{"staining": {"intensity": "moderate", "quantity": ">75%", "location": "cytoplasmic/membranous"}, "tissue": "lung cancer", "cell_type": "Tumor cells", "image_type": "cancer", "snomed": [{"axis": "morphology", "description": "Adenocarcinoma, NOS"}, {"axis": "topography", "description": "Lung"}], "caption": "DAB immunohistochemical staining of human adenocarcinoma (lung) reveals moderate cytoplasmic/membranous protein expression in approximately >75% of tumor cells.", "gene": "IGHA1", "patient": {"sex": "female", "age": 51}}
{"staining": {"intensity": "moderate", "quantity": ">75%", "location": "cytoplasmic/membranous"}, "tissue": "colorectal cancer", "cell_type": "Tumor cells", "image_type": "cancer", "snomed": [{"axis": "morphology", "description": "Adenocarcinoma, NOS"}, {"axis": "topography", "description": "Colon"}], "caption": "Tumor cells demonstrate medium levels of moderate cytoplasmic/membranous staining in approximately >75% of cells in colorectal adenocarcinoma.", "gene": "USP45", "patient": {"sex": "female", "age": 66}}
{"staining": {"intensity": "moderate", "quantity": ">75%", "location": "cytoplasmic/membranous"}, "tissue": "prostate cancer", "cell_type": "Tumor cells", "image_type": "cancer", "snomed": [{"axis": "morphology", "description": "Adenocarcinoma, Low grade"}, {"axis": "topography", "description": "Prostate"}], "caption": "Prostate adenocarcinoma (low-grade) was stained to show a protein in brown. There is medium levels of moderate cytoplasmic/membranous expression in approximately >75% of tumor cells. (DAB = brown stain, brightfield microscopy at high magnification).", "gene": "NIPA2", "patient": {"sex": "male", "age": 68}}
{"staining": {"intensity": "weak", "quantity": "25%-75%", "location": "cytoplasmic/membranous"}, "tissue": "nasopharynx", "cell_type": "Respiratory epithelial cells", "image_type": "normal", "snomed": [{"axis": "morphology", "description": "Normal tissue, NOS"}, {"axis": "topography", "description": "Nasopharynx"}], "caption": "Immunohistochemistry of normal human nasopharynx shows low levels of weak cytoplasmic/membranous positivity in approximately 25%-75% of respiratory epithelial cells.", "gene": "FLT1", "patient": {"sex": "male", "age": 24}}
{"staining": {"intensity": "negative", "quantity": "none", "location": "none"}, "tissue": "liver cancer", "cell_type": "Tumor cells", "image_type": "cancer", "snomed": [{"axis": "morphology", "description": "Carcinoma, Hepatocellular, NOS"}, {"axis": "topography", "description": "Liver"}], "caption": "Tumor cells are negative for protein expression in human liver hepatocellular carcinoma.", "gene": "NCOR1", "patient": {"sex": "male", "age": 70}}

··········

TASK TO CARRY OUT -
Please transcribe, exactly and with nothing added, the lines from the first line of the material above through the line that contains "cells demonstrate medium".

RESULT BELOW -
{"staining": {"intensity": "moderate", "quantity": ">75%", "location": "cytoplasmic/membranous"}, "tissue": "lung cancer", "cell_type": "Tumor cells", "image_type": "cancer", "snomed": [{"axis": "morphology", "description": "Adenocarcinoma, NOS"}, {"axis": "topography", "description": "Lung"}], "caption": "DAB immunohistochemical staining of human adenocarcinoma (lung) reveals moderate cytoplasmic/membranous protein expression in approximately >75% of tumor cells.", "gene": "IGHA1", "patient": {"sex": "female", "age": 51}}
{"staining": {"intensity": "moderate", "quantity": ">75%", "location": "cytoplasmic/membranous"}, "tissue": "colorectal cancer", "cell_type": "Tumor cells", "image_type": "cancer", "snomed": [{"axis": "morphology", "description": "Adenocarcinoma, NOS"}, {"axis": "topography", "description": "Colon"}], "caption": "Tumor cells demonstrate medium levels of moderate cytoplasmic/membranous staining in approximately >75% of cells in colorectal adenocarcinoma.", "gene": "USP45", "patient": {"sex": "female", "age": 66}}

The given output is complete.